Stripling - Deixe de lado as reuniões políticas -mas o sr. esteve em alguma reunião comunista nos Estados Unidos?
Brecht - Não, creio que não.
Stripling - Tem certeza?
Brecht - Creio que tenho certeza?
Stripling - O senhor acha que tem certeza?
Brecht - Sim, não frequentei tais reuniões, em minha opinião.
(...)
Stripling - Sr. Brecht, o senhor poderia dizer ao Comitê se, ao entrar neste país, o senhor prestou uma declaração ao serviço de imigração a respeito de suas filiações políticas no passado?
Brecht - Não me lembro de ter feito uma declaração dessa espécie, mas creio que fiz a declaração de praxe, de que não queria nem tinha a intenção de derrubar o governo americano. Talvez tenham me perguntado se pertencia ao partido comunista, não me lembro de me haverem perguntado, mas minha resposta teria sido a mesma que dei hoje -que não pertencia ao partido.

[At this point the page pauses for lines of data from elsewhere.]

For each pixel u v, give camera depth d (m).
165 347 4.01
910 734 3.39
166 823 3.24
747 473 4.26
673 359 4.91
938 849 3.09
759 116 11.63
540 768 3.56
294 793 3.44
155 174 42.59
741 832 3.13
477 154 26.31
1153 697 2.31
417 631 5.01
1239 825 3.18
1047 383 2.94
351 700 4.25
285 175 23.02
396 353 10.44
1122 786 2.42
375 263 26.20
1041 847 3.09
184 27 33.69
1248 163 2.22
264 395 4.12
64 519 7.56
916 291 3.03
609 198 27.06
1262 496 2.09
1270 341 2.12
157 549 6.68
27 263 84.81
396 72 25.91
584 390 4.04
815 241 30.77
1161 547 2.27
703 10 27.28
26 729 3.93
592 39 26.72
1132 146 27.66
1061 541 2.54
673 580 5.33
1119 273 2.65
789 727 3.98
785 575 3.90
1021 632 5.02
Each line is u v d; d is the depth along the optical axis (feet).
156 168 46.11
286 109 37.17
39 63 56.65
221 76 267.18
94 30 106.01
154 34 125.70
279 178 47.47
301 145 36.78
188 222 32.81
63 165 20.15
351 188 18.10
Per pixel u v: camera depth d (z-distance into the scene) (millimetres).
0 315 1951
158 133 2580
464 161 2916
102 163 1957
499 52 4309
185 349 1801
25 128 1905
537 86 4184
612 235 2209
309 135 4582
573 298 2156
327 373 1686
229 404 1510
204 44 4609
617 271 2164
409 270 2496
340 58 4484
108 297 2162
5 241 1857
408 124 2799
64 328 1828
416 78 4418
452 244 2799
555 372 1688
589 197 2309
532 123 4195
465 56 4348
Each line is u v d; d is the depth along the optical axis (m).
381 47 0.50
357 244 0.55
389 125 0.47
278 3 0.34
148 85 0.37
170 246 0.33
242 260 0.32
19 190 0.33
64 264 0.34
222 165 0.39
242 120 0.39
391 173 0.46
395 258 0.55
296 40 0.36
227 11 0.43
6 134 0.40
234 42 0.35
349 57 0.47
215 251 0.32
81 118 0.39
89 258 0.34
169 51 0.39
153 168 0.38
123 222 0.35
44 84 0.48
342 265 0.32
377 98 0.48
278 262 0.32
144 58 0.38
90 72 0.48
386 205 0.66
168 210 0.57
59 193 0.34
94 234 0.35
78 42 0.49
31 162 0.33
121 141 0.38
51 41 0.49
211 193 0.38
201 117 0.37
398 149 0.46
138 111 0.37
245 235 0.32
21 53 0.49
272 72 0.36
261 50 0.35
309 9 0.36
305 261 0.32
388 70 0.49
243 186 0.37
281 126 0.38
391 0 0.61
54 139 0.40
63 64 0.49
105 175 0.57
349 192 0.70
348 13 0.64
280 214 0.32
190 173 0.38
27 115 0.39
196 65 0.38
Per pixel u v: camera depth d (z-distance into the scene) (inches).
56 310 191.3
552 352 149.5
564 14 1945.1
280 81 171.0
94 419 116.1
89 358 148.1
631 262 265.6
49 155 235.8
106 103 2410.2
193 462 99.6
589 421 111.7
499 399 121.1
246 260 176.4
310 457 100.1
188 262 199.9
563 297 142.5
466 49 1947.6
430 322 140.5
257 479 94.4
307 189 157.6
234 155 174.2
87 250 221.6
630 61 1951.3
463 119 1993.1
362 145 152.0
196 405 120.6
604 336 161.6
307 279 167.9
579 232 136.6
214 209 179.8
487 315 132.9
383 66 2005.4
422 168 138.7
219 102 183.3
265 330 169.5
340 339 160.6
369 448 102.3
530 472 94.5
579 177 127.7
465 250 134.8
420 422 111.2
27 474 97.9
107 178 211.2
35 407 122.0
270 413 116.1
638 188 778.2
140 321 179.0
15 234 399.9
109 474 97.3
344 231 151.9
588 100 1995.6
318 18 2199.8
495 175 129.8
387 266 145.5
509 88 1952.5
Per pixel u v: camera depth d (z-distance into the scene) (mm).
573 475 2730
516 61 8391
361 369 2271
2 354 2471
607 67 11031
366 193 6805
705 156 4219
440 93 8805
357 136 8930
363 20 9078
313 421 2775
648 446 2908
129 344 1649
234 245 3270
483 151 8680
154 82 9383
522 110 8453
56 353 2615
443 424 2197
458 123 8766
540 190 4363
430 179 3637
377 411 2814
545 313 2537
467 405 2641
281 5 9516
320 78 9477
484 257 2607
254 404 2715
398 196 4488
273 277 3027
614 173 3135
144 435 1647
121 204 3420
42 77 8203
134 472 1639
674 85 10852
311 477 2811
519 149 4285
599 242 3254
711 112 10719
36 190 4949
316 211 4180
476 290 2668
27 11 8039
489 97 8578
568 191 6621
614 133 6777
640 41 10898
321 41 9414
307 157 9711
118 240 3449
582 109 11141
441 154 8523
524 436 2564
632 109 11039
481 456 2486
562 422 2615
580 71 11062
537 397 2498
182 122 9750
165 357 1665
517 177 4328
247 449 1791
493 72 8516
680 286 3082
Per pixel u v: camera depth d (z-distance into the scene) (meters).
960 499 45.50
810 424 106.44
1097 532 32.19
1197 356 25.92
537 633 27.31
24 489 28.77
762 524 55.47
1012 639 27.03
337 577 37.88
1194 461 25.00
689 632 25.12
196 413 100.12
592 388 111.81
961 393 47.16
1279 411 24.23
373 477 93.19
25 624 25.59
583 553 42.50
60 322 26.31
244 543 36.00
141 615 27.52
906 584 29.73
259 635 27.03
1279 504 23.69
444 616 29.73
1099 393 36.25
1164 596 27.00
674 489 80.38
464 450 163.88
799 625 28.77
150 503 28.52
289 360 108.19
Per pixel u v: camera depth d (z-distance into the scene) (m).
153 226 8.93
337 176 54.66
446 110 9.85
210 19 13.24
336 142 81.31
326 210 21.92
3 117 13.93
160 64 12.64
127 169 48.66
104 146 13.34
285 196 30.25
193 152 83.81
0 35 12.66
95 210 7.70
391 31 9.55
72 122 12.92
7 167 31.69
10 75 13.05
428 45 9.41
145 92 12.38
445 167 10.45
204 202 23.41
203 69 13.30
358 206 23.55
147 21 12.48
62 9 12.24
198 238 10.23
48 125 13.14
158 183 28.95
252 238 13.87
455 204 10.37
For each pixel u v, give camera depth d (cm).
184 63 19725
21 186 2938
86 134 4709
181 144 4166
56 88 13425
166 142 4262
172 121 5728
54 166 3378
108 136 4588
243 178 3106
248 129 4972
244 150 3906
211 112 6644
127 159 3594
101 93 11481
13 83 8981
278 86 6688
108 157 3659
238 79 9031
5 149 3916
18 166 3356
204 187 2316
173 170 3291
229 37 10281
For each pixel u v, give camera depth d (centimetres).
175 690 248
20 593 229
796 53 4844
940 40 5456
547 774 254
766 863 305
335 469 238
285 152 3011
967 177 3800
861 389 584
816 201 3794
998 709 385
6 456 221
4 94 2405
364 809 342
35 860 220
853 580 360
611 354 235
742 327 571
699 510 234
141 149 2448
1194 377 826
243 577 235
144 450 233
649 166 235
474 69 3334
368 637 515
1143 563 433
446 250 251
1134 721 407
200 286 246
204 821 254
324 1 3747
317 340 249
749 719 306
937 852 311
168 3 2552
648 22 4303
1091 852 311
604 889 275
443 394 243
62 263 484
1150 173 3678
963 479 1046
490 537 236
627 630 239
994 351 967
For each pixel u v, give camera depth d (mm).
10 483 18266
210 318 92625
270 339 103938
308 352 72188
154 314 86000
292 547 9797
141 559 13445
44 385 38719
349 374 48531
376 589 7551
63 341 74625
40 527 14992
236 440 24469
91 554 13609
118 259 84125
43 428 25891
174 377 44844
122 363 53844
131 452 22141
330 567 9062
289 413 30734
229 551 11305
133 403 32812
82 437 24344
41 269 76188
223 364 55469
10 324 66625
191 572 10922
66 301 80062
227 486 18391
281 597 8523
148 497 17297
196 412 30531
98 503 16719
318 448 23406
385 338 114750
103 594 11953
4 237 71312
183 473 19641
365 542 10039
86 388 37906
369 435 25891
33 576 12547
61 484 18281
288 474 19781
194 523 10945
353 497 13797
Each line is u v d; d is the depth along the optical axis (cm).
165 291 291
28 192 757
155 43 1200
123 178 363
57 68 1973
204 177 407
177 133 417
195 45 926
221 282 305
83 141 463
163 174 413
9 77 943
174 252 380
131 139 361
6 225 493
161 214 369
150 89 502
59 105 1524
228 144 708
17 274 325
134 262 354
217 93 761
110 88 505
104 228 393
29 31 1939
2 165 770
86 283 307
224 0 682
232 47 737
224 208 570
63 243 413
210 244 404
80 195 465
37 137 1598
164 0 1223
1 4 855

Stripling - Perguntaram-lhe se era ou havia sido membro do partido comunista?
Brecht - Não me lembro.
Stripling - Perguntaram-lhe se já havia estado na União Soviética?
Brecht - Acho que sim, e respondi-lhes que sim.
Stripling - Interrogaram-no a respeito de seus escritos?
Brecht - Não, não que eu me lembre; não, não me interrogaram. Não recordo qualquer discussão sobre literatura.(...)
Stripling - Sr. Brecht, o sr. alguma vez submeteu um pedido de admissão ao partido comunista?
Brecht - Não, não, não, nunca.
Stripling - Sr. Presidente, temos aqui...
Brecht - Sempre fui e sempre quis ser um escritor independente, e devo deixar isto claro -e creio que também teoricamente foi melhor para mim não entrar para nenhum partido. E todas essas coisas que os senhores leram aqui hoje não foram escritas para os comunistas alemães, e sim para trabalhadores de qualquer espécie. Havia trabalhadores social-democratas nessas apresentações, assim como trabalhadores católicos dos sindicatos católicos, além de trabalhadores que não pertenciam a nenhum partido ou que não queriam entrar para qualquer deles.
Presidente - Sr. Brecht, Gerhart Eisler alguma vez convidou-o a entrar para o partido comunista?
Brecht - Não, não.
Presidente - Hanns Eisler alguma vez convidou-o a entrar para o partido comunista?
Brecht - Não, não me convidou. Acho que ambos me consideravam um escritor que queria escrever e agir como achasse melhor, e não como uma figura política.
Presidente - O sr. se lembra de alguém que o tenha convidado a entrar para o partido comunista?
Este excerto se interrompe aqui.